I am a fan of Judd Apatow's films. I loved Forgetting Sarah Marshall, I loved The 40-year old Virgin, and I think I loved Funny People. I'm not sure yet. But overall, I think Apatow's new brand of somewhat-sentimental comedy is genius - they are consistently the funniest movies coming out these days.
But -- that doesn't mean I haven't noticed that Apatow's movies aren't perfect. The feminist-conscious, women-studies major side of me is always grappling with the part of me laughing out loud. To be honest, most of my favorite movies have some serious gender issues (see: Fight Club). My boyfriend will hate me for saying this, but Pixar, Judd Apatow and Wes Anderson, while all being faves of mine, each have definite problems creating strong female leads. It's nearly impossible to find a (mainstream), funny, successful film with a female lead I can relate to, and that's pretty messed up.
In her RHrealitycheck.org essay, "Men Are From Apatow-Land, Women Are From Venus," Sarah Seltzer tries to deal with the problems found in Funny People in a constructive way, while dissecting why they are problems to begin with:
"In Apatow's movies, men bond, fight, smoke pot and get drunk, laugh, fight, cry, make up and eventually grow up. Women exist mostly as the objects of lasting affection or the punchlines of dirty jokes."
It's hard to argue that Apatow's movies all deal with men. The men perform the actions that move the plot, without exception. Despite the occasional strong female characters, the leads are never ladies - they are generally peripheral, emotional, and annoying. The women are never the focus of the movie. The men are the stars - everyone who has gotten famous through Apatow's movies is male (with the exception of his wife, perhaps). Even if his depictions of masculinity can be critical and interesting, the movies are all about the bros.

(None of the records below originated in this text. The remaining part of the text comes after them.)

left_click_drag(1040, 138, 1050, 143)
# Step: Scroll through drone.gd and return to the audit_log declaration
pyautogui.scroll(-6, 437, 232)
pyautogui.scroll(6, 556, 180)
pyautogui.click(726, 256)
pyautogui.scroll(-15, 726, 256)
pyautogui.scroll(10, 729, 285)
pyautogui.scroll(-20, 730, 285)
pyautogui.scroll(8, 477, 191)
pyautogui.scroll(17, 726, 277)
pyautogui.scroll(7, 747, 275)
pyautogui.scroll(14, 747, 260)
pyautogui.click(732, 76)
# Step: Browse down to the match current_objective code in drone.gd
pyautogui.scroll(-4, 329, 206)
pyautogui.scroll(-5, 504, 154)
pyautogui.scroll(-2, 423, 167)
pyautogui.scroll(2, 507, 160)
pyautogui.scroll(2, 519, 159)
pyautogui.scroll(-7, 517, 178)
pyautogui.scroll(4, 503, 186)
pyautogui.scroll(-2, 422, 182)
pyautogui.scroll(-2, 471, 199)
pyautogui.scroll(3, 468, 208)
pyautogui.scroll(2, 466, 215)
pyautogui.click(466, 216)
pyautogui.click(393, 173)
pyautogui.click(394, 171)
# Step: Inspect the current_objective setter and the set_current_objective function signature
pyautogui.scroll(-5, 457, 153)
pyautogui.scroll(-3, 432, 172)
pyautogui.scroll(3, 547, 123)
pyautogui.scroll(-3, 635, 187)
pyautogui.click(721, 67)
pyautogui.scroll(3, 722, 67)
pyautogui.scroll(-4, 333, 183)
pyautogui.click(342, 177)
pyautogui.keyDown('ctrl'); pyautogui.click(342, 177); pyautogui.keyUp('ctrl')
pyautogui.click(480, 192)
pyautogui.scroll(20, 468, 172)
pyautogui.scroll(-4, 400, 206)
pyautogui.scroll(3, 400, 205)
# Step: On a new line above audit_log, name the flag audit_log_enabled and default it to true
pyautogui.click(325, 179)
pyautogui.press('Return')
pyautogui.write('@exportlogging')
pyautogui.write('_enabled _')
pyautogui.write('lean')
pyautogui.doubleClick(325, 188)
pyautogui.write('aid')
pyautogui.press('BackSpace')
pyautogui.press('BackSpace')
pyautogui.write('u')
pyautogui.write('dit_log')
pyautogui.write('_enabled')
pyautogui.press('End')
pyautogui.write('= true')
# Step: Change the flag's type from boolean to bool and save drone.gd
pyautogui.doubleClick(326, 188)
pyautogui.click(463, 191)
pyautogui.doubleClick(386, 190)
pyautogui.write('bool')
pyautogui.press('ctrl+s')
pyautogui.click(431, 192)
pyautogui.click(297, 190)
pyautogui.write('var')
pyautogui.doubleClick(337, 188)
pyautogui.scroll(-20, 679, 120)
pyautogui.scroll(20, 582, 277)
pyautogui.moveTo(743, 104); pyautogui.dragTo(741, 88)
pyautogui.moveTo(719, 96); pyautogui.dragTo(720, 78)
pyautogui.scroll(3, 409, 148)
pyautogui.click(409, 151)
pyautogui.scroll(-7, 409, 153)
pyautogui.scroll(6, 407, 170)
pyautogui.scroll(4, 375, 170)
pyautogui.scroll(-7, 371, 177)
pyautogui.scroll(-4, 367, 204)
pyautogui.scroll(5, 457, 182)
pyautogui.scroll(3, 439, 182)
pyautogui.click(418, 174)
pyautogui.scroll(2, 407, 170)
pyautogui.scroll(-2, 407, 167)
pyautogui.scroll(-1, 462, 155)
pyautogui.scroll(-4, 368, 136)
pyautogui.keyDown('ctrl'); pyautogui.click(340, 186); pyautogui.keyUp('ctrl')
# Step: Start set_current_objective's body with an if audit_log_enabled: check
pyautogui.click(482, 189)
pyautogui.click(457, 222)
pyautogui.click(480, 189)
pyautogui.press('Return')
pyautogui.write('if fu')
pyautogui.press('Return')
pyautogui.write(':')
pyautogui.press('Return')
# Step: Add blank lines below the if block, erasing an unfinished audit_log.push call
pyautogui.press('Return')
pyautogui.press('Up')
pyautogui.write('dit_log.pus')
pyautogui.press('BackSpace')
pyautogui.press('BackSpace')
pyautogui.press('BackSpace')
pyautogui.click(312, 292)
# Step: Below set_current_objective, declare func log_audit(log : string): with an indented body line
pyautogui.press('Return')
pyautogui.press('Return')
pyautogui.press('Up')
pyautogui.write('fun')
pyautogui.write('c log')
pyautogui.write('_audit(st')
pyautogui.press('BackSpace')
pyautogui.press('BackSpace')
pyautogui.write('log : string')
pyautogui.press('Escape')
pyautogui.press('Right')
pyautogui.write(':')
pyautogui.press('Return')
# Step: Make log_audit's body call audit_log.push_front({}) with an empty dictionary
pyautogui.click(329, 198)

But does that mean we should dismiss Apatow as inherently misogynistic? I don't think so. I don't think I can excuse his complete lack of adequate female - not even close - but I can try to enjoy the other aspects of his movies - like the perfect satire of Walk Hard, and the perfect dysfunction of Stepbrothers. I can even appreciate the bro-on-bro action, to some extent. I can't be blind to Apatow's problematic gender representations, but I want to give him another shot.
All in all? I love Judd Apatow's movies, but I think Seltzer said it best...
"Apatow needs to turn his female characters into actual characters, rather than rewards given to men who have proven able to resist their libidos and outgrow their immaturity. Even if those women exist on the periphery of a male-centric comedy, they should be engaged with as people, not grappled with as a concept."What did you think of Funny People? Am I way off? I'm not entirely sure yet. I think I need to see Knocked Up again before I conclude.